About 40 firms will participate in the operation, having paid fees of $1,000, $5,000 or $10,000 depending on the size of their revenue. Each firm must send three executives: one from business continuity, one from information security, another from operations whose job is to keep trading, settlement and clearance running during market crises. A firm called Cyber Strategies, which works with the Department of Homeland Security on cyber threats, will receive the fees for overseeing the exercise.
As Quantum Dawn 2’s name indicates, this isn’t the first time that Wall Street firms have done this kind of drill. In November 2011, SIFMA organized the first Quantum Dawn, which was perhaps an even more interesting simulation.
“For Quantum Dawn 1, there was a cyber attack coordinated with armed gunmen running around Lower Manhattan, trying to gain entry to the exchanges and really just try to blow things up,” said Schimmeck.
In that operation, participants were all in one central location at a conference table, comparing notes and making decisions as they learned about various threats. In Quantum Dawn 2, they will all be stationed at their own offices, communicating with one another through emails and phone calls as they do in real life. A SIFMA marketing document says this drill will try to instill “greater ‘uncertainty’ and ‘fog of war’ for all players.”
These drills have become more important for Wall Street as financial firms have faced more frequent and sophisticated attacks on their networks. A couple of months ago, the FBI gave security clearances to dozens of bank executives to inform them about organized attacks against their systems.

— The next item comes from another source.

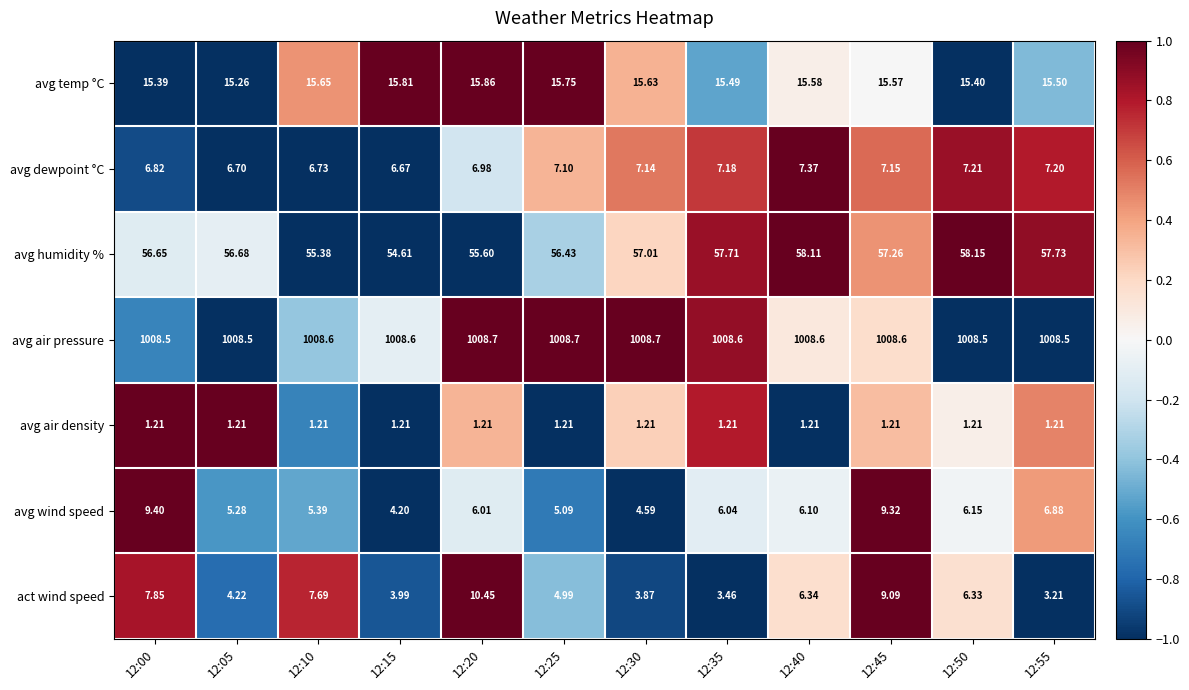

At 12:35, list the series in order from smallest to largest.

avg air density, act wind speed, avg wind speed, avg dewpoint °C, avg temp °C, avg humidity %, avg air pressure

Some attacks are evident, like distributed denial of service, or DDoS attacks, that shut down bank web sites or otherwise disrupt their operations. But even more nefarious are hidden bugs that hackers try to install into banks’ proprietary systems without them knowing, said Schimmeck. The hackers then lay in wait for vulnerable moments – like a natural disaster or market disruption – to attack.One mystery about Quantum Dawn remains: who came up with the name, and what does it mean? Schimmeck, who joined SIFMA from Goldman Sachs after the project’s inception, said he gets asked all the time but has no idea (Reuters, 2013).